**Problem requirements**
Output nothing but the lines from the line with "laptop: present [55,129,145,201]" through the end of the listing below, both ends included.

==============================

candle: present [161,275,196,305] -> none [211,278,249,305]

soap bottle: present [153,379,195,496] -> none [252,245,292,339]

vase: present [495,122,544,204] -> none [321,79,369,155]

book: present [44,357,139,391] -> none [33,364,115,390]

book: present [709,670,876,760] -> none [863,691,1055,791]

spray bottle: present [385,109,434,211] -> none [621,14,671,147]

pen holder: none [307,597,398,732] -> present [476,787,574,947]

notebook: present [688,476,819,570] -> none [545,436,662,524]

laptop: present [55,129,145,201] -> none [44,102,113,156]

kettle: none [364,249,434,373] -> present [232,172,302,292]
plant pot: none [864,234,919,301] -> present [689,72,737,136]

==============================

**Answer**
laptop: present [55,129,145,201] -> none [44,102,113,156]

kettle: none [364,249,434,373] -> present [232,172,302,292]
plant pot: none [864,234,919,301] -> present [689,72,737,136]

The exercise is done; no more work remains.